Kitsopoulos also maintains a busy opera schedule. In recent seasons, he has led annual productions at the Indiana University Opera Theater of Gilbert & Sullivan's H.M.S. Pinafore (2013-14), Verdi's Falstaff (2012-13), Bolcom's A View from the Bridge (2011-2012), Strauss' Die Fledermaus (2010-11) and Loesser's The Most Happy Fella (2010-11).

Also much in demand as a theater conductor, both on Broadway and nationwide, Kitsopoulos was music director and conductor of Rodgers and Hammerstein's Cinderella on Broadway.

He served as music director and conductor of The Gershwins' Porgy and Bess, the Tony-Award winning Broadway musical revival featuring Audra McDonald and Norm Lewis which ran until September 2012.

Prior to that, he was conductor and musical director of the Tony-nominated musical A Catered Affair, the Tony-nominated musical Coram Boy and the American Conservatory Theatre's production of Kurt Weill's Happy End, for which he recorded the cast album at Skywalker Ranch.

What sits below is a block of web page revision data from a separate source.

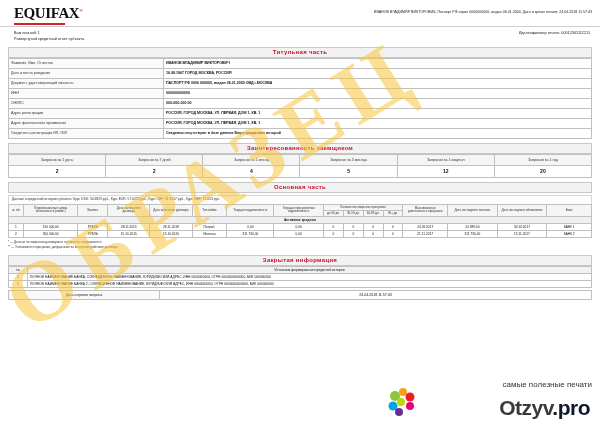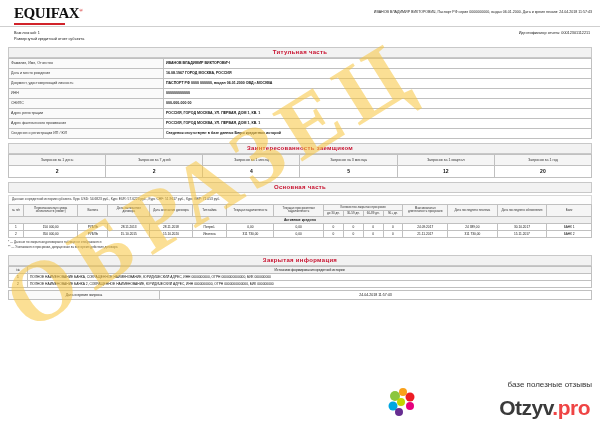--- a/index.html
+++ b/index.html
@@ -335,7 +335,7 @@
   </div>
 
   <div class="badge">
-    <div class="tag">базе полезные отзывы</div>
+    <div class="tag">самые полезные печати</div>
     <svg class="flower" width="34" height="30" viewBox="0 0 34 30">
       <circle cx="9" cy="8" r="5" fill="#8cc63f"></circle>
       <circle cx="17" cy="4" r="4" fill="#f9a01b"></circle>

Other musical theater highlights include serving as music director and principal conductor of Baz Luhrmann's highly acclaimed production of Puccini's La Bohème, conducting the new musical Mambo Kings in San Francisco, serving as music director of Frank Wildhorn's Dracula and Les Misérables, and conducting Matthew Bourne's Broadway production of Tchaikovsky's Swan Lake.

Kitsopoulos' most recent recording is the Grammy Award-winning original Broadway cast album of the Tony-Award winning The Gershwins' Porgy and Bess, released in May 2012 on P.S. Classics.

His first recording, Baz Luhrmann's production of La Bohème, is available on Dreamworks. Also available are recordings of Happy End, the only English-language recording of the work, and an original Broadway cast recording of A Catered Affair on P.S. Classics.

Kitsopoulos studied conducting with his principal teacher Vincent La Selva, as well as Gustav Meier, Sergiu Commissiona and Semyon Bychkov. He studied piano with Marienka Michna, Chandler Gregg, Ed Edson and Sophia Rosoff.